Large models may perform impressively in demonstrations, but real-world value depends on whether they remain trustworthy when reality changes. In domains such as healthcare, that means supporting professionals with systems they can rely on – systems that help when appropriate, signal uncertainty when needed, and do not hide their limitations behind confident outputs.

“Big models can look impressive on day one,” he says. “But in safety-critical settings, what matters is day one thousand.”

That long-term view is central to his research. Rather than treating deployment as a final step after training, Bozorgtabar studies what it takes for AI systems to remain useful under ongoing change.

Research with real-world purpose

For Bozorgtabar, that practical focus is essential. His work sits at the intersection of machine learning, computer vision, and medical image analysis, but the driving question is broader: how to make adaptive AI something society can actually depend on.

“That’s a major motivation for me,” he says. “We want to work on problems that matter in the real world – problems where better reliability and safety could make a real difference for people.”

That also shapes the long-term vision of the A3 Lab, the research group he founded at Aarhus University. The lab studies adaptive and agentic AI systems that can operate under changing conditions while remaining safe, transparent, and aligned with human oversight.

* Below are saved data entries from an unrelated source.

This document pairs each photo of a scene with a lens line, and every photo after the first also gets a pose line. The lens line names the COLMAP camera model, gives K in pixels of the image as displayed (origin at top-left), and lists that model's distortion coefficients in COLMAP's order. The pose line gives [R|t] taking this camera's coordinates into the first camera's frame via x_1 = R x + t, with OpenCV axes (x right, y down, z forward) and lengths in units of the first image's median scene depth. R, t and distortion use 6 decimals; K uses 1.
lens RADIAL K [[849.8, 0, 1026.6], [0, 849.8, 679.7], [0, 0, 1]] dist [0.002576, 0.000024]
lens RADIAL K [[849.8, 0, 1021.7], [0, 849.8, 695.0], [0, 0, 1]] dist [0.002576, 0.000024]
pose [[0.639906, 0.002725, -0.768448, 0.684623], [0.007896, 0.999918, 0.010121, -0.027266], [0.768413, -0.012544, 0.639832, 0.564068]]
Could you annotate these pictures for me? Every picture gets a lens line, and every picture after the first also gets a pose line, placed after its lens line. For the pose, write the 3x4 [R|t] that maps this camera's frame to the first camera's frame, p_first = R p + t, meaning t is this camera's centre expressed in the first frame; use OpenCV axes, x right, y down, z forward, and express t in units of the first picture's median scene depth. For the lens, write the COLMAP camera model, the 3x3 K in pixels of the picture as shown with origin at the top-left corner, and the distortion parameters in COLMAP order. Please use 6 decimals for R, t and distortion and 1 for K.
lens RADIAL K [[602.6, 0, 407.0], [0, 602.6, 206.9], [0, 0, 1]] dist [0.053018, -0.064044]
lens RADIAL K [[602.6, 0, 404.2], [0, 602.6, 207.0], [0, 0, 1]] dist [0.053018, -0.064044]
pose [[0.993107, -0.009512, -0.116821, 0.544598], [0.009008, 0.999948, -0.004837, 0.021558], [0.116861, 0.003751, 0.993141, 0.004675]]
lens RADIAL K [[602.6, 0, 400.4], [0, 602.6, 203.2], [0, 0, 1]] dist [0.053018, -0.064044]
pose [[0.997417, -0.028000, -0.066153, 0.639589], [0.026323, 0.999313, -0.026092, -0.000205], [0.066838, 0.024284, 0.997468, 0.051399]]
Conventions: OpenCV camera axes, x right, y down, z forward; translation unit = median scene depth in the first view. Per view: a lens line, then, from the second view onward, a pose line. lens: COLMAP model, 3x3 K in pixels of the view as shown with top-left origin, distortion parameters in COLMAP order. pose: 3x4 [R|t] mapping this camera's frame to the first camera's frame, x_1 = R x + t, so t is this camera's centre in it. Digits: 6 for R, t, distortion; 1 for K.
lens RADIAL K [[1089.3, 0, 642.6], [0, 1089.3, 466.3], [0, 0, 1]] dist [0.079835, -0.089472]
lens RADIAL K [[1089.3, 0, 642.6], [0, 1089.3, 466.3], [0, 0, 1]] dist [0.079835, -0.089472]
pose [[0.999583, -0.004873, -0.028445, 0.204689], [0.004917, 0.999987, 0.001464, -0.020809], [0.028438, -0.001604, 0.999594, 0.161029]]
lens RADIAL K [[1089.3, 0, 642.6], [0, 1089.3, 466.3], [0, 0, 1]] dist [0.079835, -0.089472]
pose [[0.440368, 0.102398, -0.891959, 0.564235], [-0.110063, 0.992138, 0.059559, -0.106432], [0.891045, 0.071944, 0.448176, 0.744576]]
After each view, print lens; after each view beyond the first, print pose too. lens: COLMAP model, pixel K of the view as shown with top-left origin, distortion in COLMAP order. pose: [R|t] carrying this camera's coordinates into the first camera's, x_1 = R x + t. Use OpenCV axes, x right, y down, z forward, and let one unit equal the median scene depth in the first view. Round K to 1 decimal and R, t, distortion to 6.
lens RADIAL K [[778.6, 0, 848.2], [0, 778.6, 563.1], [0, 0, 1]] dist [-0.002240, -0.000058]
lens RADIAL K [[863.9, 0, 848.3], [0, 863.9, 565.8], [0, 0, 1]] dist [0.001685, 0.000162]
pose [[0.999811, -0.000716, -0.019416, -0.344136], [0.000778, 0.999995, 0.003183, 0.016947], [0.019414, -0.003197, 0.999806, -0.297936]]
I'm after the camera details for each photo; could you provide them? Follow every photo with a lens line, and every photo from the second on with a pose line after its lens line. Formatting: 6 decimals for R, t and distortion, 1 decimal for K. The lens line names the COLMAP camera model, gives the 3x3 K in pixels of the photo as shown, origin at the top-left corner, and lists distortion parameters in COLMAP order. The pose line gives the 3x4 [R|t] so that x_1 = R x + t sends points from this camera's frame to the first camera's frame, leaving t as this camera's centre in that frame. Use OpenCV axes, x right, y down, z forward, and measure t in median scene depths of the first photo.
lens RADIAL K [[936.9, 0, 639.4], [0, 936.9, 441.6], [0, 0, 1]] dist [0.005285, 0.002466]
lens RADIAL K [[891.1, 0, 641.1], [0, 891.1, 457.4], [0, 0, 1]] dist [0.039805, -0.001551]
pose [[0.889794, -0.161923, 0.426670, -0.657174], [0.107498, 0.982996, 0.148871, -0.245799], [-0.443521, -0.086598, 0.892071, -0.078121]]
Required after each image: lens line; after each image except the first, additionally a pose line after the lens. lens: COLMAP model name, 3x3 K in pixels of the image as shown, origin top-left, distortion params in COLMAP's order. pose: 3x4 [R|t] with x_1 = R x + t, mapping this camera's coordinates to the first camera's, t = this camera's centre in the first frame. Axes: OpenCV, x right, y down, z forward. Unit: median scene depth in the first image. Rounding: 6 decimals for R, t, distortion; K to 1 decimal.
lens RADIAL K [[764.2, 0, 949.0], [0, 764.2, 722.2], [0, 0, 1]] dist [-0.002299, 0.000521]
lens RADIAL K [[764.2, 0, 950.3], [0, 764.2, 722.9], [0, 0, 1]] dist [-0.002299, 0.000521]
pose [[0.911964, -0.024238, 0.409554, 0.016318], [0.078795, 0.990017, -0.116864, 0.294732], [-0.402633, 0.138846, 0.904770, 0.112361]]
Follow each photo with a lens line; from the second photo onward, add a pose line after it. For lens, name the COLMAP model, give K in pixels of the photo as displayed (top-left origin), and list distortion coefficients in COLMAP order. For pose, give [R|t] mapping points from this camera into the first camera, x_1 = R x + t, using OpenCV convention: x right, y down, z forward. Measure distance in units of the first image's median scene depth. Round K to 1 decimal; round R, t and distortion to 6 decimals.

Rather than designing AI only for benchmark performance, the ambition is to help build systems that can function responsibly in practice.

About Behzad Bozorgtabar

Behzad Bozorgtabar is an Associate Professor in AI and Computer Vision at the Department of Electrical and Computer Engineering at Aarhus University, where he leads the A3 Lab (Adaptive & Agentic AI Lab). He is also a member of the European Laboratory for Learning and Intelligent Systems (ELLIS) and a Principal Investigator at the Pioneer Centre for AI (P1). His research focuses on trustworthy test-time adaptation, adaptive multimodal foundation models, and agentic AI systems for safety-critical deployment. Before joining Aarhus University, he led a computer vision research team at EPFL and previously worked as a postdoctoral researcher at IBM Research Australia.